El hombre frunció el ceño, sin entender del todo. Pensó que quizá la anciana deliraba, que la soledad la había llevado a inventarse conversaciones con sus difuntos. Pero había algo en su tono —una serenidad extraña, casi solemne— que le provocó un escalofrío.

Esa misma tarde, impulsado por la preocupación, don Ernesto decidió llamar a la policía municipal. Les contó lo que había visto durante semanas: una anciana que compraba veinte o treinta SIM por semana sin motivo aparente. Los agentes, intrigados, se acercaron al domicilio de doña Luz.

Cuando llegaron, tocaron varias veces la puerta de madera, pero nadie respondió. Sin embargo, desde el interior se oía un zumbido leve, como el de muchos teléfonos vibrando a la vez. Con la ayuda del tendero, los policías forzaron la entrada.

Lo que encontraron los dejó paralizados.

En la pequeña sala, iluminada apenas por una bombilla colgante, había decenas de teléfonos dispuestos ordenadamente sobre una mesa vieja. Todos estaban encendidos. En cada uno, una llamada activa, con un temporizador corriendo… pero nadie hablaba al otro lado. En las paredes, decenas de fotografías enmarcadas mostraban a su esposo, a sus hijos, y a otros vecinos que ya habían muerto. Frente a cada foto, un teléfono.

Doña Luz, sentada en una silla de mimbre, los observó con calma. Tenía los ojos húmedos.
—No quiero que se olviden de mí —dijo despacio—. Y tampoco quiero olvidarlos. Cada número es una voz que alguna vez me habló. Cuando las líneas se apagan, compro otras. Así los mantengo cerca… aunque sea con el silencio.

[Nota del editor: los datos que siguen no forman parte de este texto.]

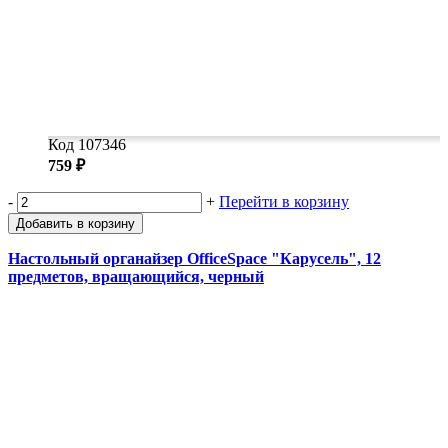
Код 107346
759 ₽
-
+
Перейти в корзину
Добавить в корзину
Настольный органайзер OfficeSpace "Карусель", 12
предметов, вращающийся, черный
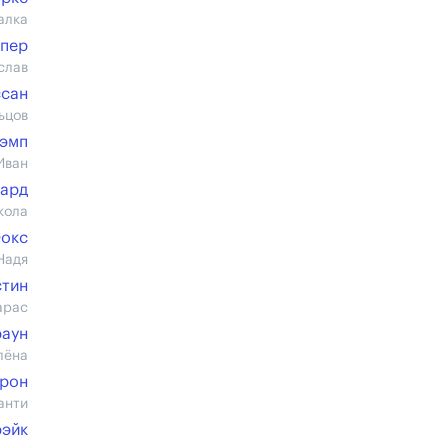
алка
ппер
слав
ссан
ьцов
тэмп
Иван
нард
кола
Фокс
Надя
стин
арас
раун
лёна
арон
анти
рэйк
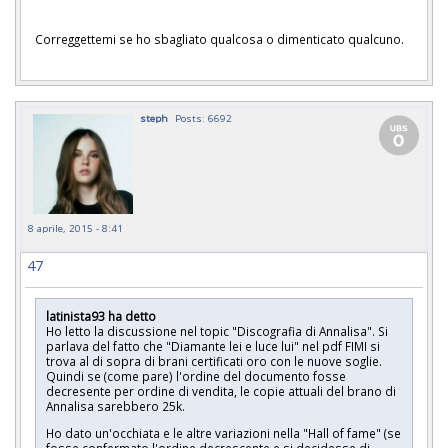
Correggettemi se ho sbagliato qualcosa o dimenticato qualcuno.
steph
Posts: 6692
8 aprile, 2015 - 8:41
47
latinista93 ha detto
Ho letto la discussione nel topic "Discografia di Annalisa". Si
parlava del fatto che "Diamante lei e luce lui" nel pdf FIMI si
trova al di sopra di brani certificati oro con le nuove soglie.
Quindi se (come pare) l'ordine del documento fosse
decresente per ordine di vendita, le copie attuali del brano di
Annalisa sarebbero 25k.
Ho dato un'occhiata e le altre variazioni nella "Hall of fame" (se
fosse confermato l'ordine decrescente e si decidesse di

Uno de los policías, visiblemente conmovido, bajó la vista. Don Ernesto no supo qué decir. Todo el vecindario se había reído más de una vez de sus rarezas, pero nadie imaginó que su extraña colección era un intento desesperado de seguir acompañada.

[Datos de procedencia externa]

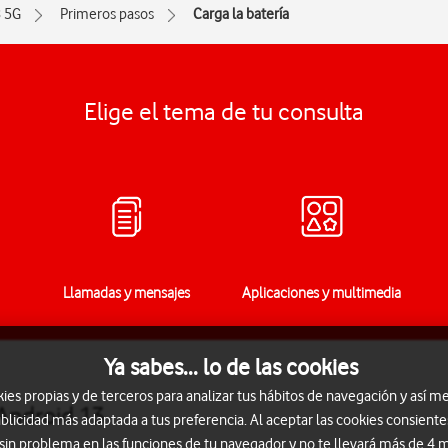
 5G
Primeros pasos
Carga la batería
Elige el tema de tu consulta
Llamadas y mensajes
Aplicaciones y multimedia
Ya sabes... lo de las cookies
s propias y de terceros para analizar tus hábitos de navegación y así me
 Android 13
blicidad más adaptada a tus preferencia. Al aceptar las cookies consiente
 sin problema en las funciones de tu navegador y no te llevará más de 4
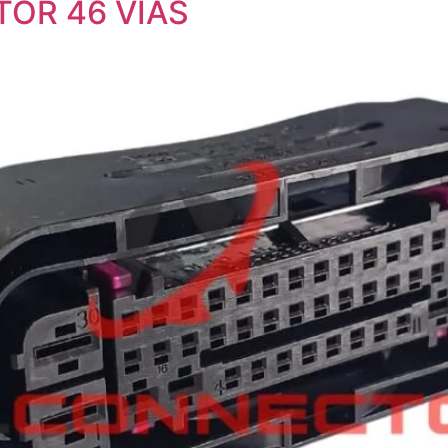
TOR 46 VIAS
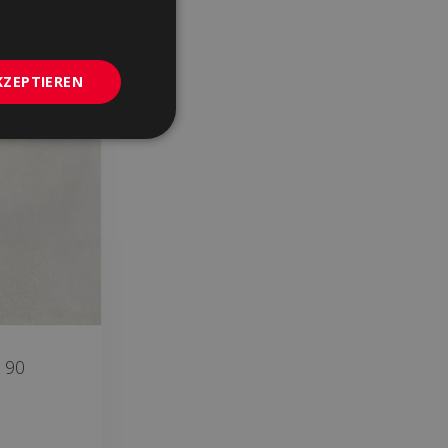
PORTUGUESE
KZEPTIEREN
 90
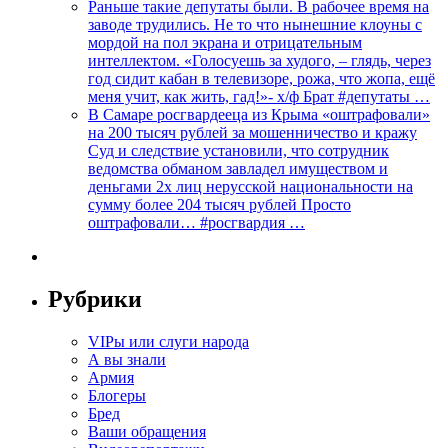
Раньше такие депутаты были. В рабочее время на
заводе трудились. Не то что нынешние клоуны с
мордой на пол экрана и отрицательным
интеллектом. «Голосуешь за худого, – глядь, через
год сидит кабан в телевизоре, рожа, что жопа, ещё
меня учит, как жить, гад!»- х/ф Брат #депутаты …
В Самаре росгвардееца из Крыма «оштрафовали»
на 200 тысяч рублей за мошенничество и кражу
Суд и следствие установили, что сотрудник
ведомства обманом завладел имуществом и
деньгами 2х лиц нерусской национальности на
сумму более 204 тысяч рублей Просто
оштрафовали… #росгвардия …
Рубрики
VIPы или слуги народа
А вы знали
Армия
Блогеры
Бред
Ваши обращения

Los agentes decidieron no confiscarle los teléfonos. Solo le recomendaron que no gastara tanto dinero. Antes de irse, el más joven de ellos colocó su propio número en un papelito y lo dejó sobre la mesa.
—Por si necesita hablar con alguien de verdad, doña —murmuró.

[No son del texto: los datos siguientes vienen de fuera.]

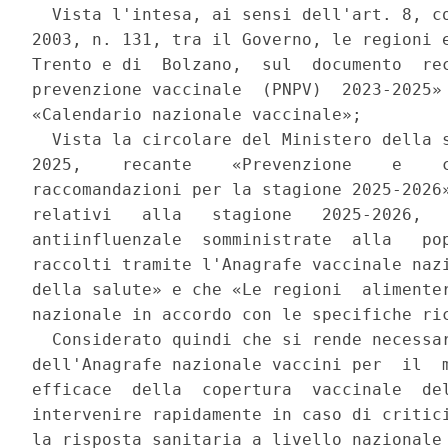
  Vista l'intesa, ai sensi dell'art. 8, co
2003, n. 131, tra il Governo, le regioni e
Trento e di  Bolzano,  sul  documento  rec
prevenzione vaccinale  (PNPV)  2023-2025» 
«Calendario nazionale vaccinale»; 

  Vista la circolare del Ministero della s
2025,    recante    «Prevenzione    e    c
raccomandazioni per la stagione 2025-2026»
relativi   alla   stagione   2025-2026,   
antiinfluenzale  somministrate  alla   pop
raccolti tramite l'Anagrafe vaccinale nazi
della salute» e che «Le regioni  alimenter
nazionale in accordo con le specifiche ric
  Considerato quindi che si rende necessar
dell'Anagrafe nazionale vaccini per  il  m
efficace  della  copertura  vaccinale  del
intervenire rapidamente in caso di critici
la risposta sanitaria a livello nazionale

Esa noche, el zumbido de los teléfonos volvió a llenar la casa. Pero entre los murmullos eléctricos, una nueva línea parpadeaba. Doña Luz tomó el celular con manos temblorosas, marcó el número que acababa de recibir y, por primera vez en mucho tiempo, una voz viva respondió al otro lado.

—¿Bueno? —preguntó el agente.
—Buenas noches, hijo. Solo quería agradecerte —susurró ella.

Y por primera vez en años, doña Luz no habló con fantasmas, sino con alguien real.
Desde entonces, cada martes seguía yendo a la tienda… pero ya no compraba SIM. Solo se detenía a saludar a don Ernesto, con una sonrisa nueva, ligera, como quien por fin ha dejado ir a los muertos y ha vuelto a escuchar la vida.